Nobody moved. Nobody. Not even me.

Which caused me to question my sanity and that of my children.

I remeber saying aloud to no one in particular, "There is something wrong with this picture!"

5:07 AM  
Blogger Vashti said...

I can relate. Even though I am new at this "school at home" gig the red pen has beckoned me as well. My daughter is really good at rolling her eyes and saying "boring." For example, when I say, we have two things we need to finish still today, your math and your quiet reading, her response is "Let's do the reading first so I can be done with the boring stuff." I have to clench my teeth to keep from saying stuff like "Do you know how lucky you are? Do you know the sacrifices I'm making for you? Do you know that there are kid's whose house and school were washed away in the hurricane? Do you know there are starving kids in the world?" I don't say these things. I breath deeply. Try not to get angry. Move forward hoping that the results of "school at home" will one day be joyfully apparent and maybe, just maybe...she might thank me.

7:11 AM  
Blogger tab said...

I can definitely see this scenerio at my house (and this is just w/homework)...which is why just the mere thought of homeschooling or school at home just makes me break out in a cold sweat and go into a panic. Are our kids related in any way?

7:15 AM  
Anonymous Monika said...

In our home school, we are not allowed to announce that we are bored, or we are assigned chores to occupy our time.

They aren't allowed to say they "hate" anything either. . .("I hate math. . .)

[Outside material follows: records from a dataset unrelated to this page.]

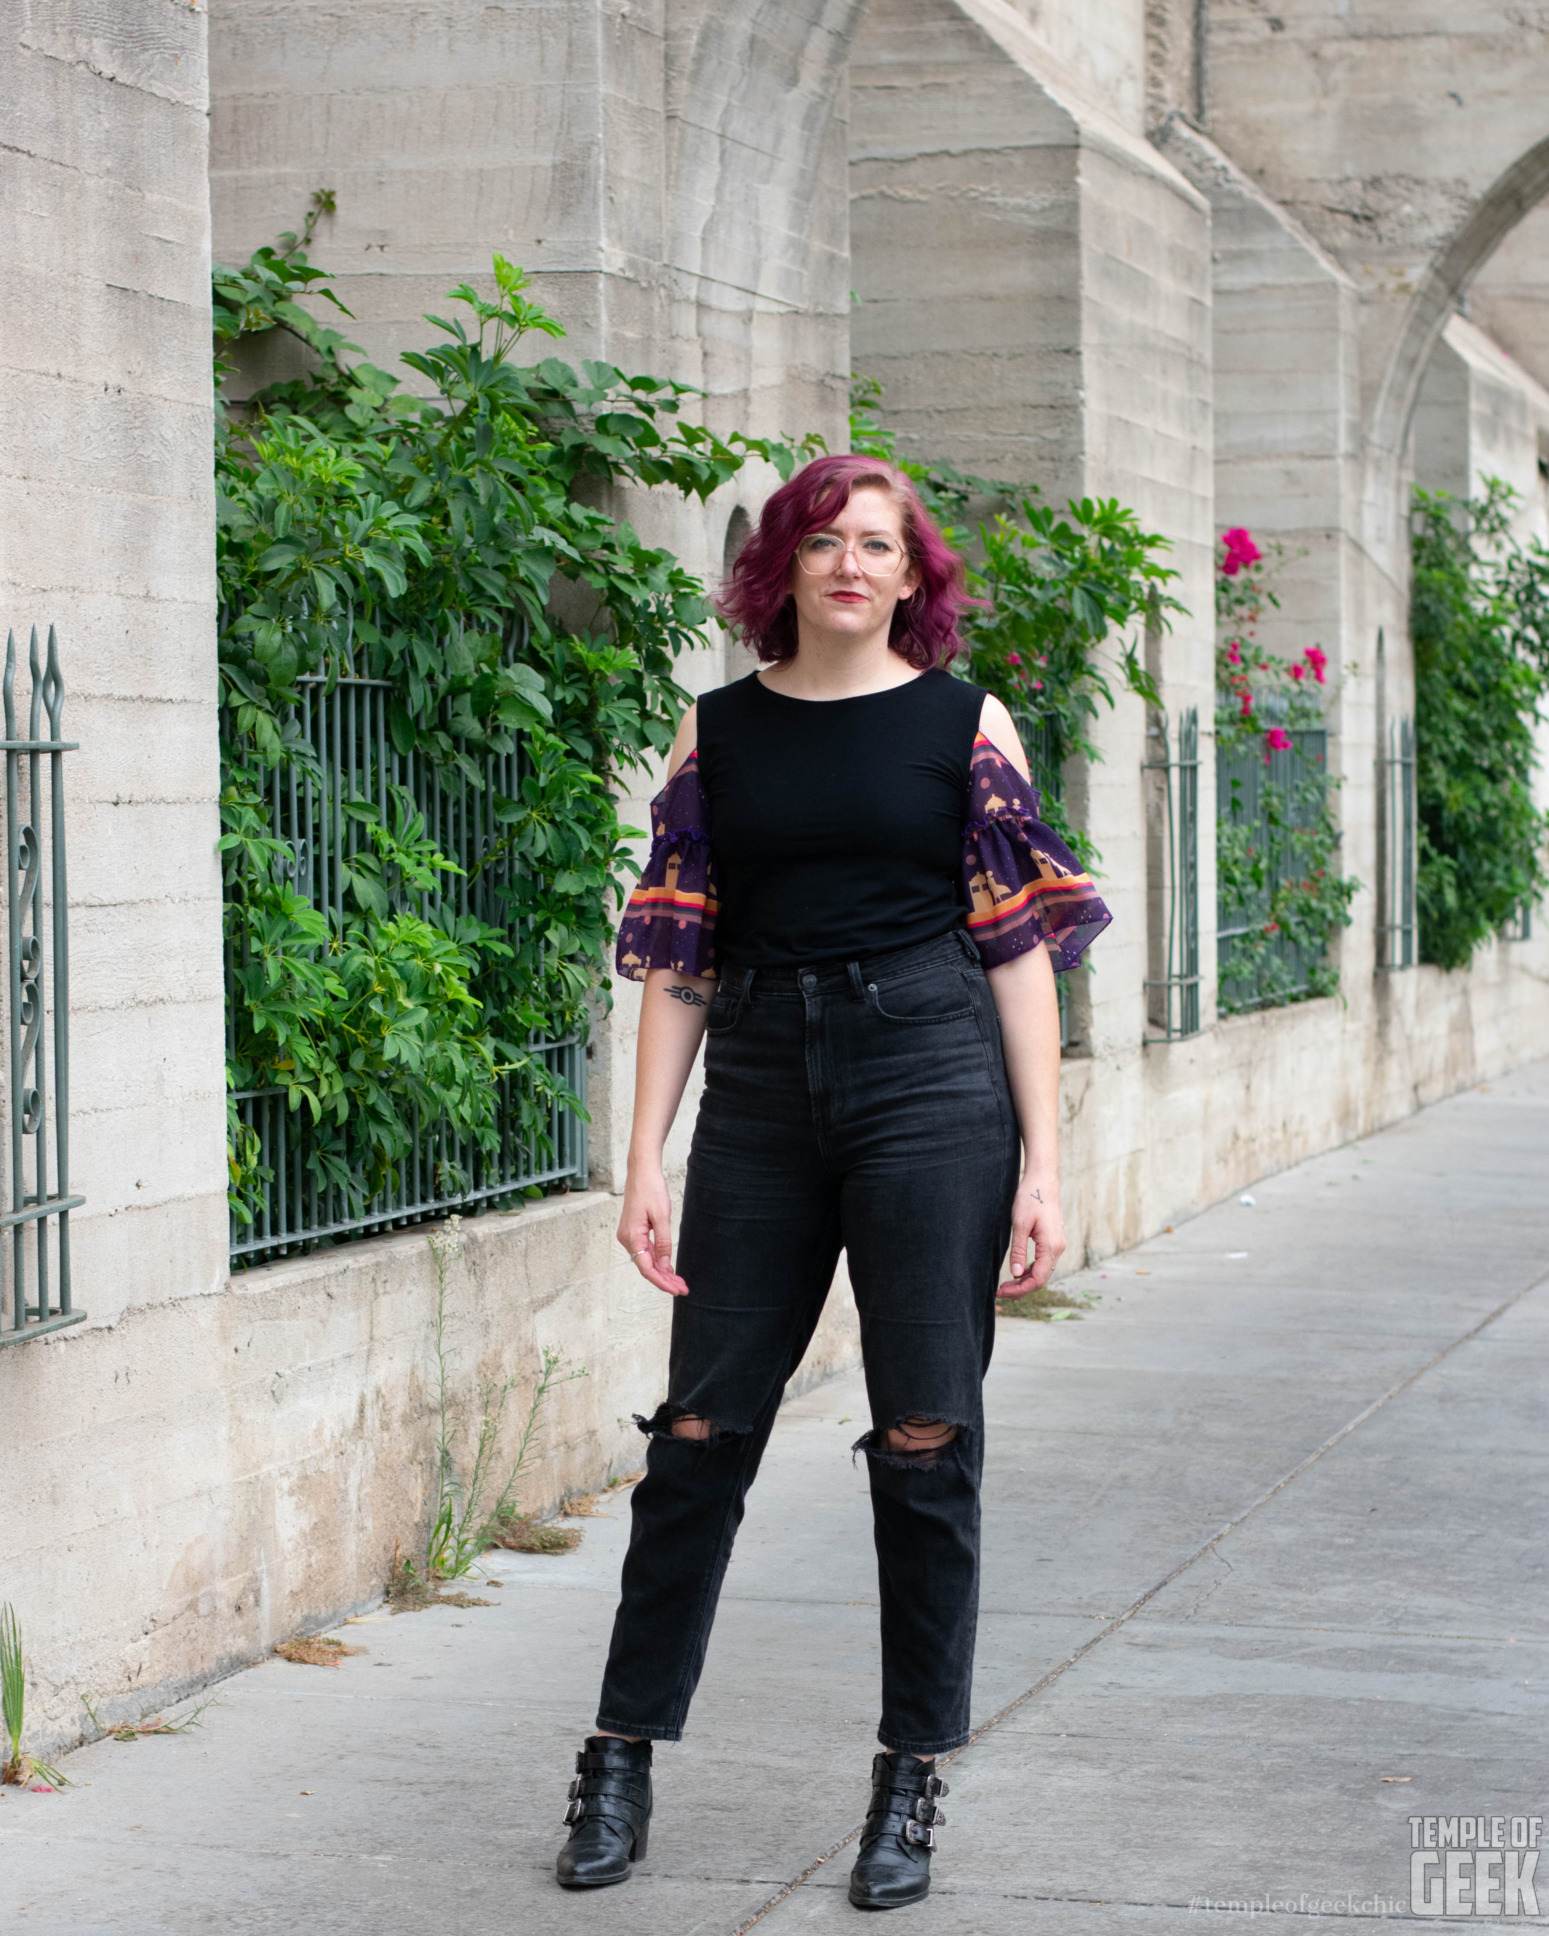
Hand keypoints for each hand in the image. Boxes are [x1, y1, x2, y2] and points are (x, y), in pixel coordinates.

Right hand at [616, 1163, 688, 1296]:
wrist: (642, 1171)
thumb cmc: (651, 1189)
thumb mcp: (662, 1216)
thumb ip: (663, 1243)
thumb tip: (664, 1265)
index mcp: (632, 1237)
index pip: (647, 1268)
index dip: (662, 1282)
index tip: (677, 1289)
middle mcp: (627, 1239)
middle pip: (646, 1267)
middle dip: (664, 1280)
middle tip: (683, 1289)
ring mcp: (629, 1235)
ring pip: (646, 1260)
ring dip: (662, 1272)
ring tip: (679, 1282)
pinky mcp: (633, 1231)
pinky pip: (645, 1250)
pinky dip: (657, 1260)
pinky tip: (668, 1268)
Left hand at [998, 1173, 1064, 1297]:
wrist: (1043, 1180)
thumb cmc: (1030, 1198)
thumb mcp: (1020, 1224)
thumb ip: (1018, 1250)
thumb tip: (1015, 1274)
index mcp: (1051, 1246)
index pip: (1038, 1279)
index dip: (1019, 1290)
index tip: (1001, 1291)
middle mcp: (1058, 1248)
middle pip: (1041, 1279)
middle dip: (1021, 1288)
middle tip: (1000, 1291)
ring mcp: (1057, 1244)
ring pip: (1043, 1272)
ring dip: (1025, 1280)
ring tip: (1006, 1283)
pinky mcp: (1053, 1240)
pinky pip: (1044, 1262)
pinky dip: (1031, 1270)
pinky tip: (1018, 1271)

Free speech has its limits!

9:23 AM  
Blogger Christi said...

Oh man, I tend to kind of push those thoughts out of my head when I think of the joys of homeschooling. I plan on starting with my son soon, and I would rather not remember the anguish of teaching and trying to get my students to work for me. Now I'm scared, very scared. I like Monika's idea with the chores. I may have to keep that in mind...

1:59 PM  
Blogger Michelle said...

I'm glad those thoughts are not limited to just my head!!! :) I like Monika's idea too... I'm gonna have to try that one!

Oh, by the way, I changed the settings that you mentioned at my blog so you could list me. I think it should work, thanks for telling me how to do it!

3:38 PM  
Anonymous Simply Coll said...

My kids finished their schooing many years ago. It was hard enough helping them complete their home work assignments while they attended public school. I so admire the fact that you are doing this for your children. ( and I also completely understand about the red pen ) :-)

I hope you don't mind.. I have added your blog to my blog roll. I always enjoy reading your posts.

3:53 PM  
Blogger WordsRock said...

I don't know, Mel. That whole "pen in the temple" thing sounds terribly messy.

I think it takes time to learn how to think about memories, at least in a manner that allows recording them on paper. Sounds like your boys made some progress. :)

Suzanne

4:57 PM  
Blogger Gem said...

My children aren't that age yet, so I'm sure we have some of those 'joys' ahead of us. I would say, though, that one of the neat things about hsing (or even school at home :P) is that you don't _have_ to follow the time guidelines. Like your blue-eyed twin discovered, sometimes kids need the pressure off, and alone time to 'recollect'. The nice thing about teaching 2 instead of 20 is that you have the freedom to do that.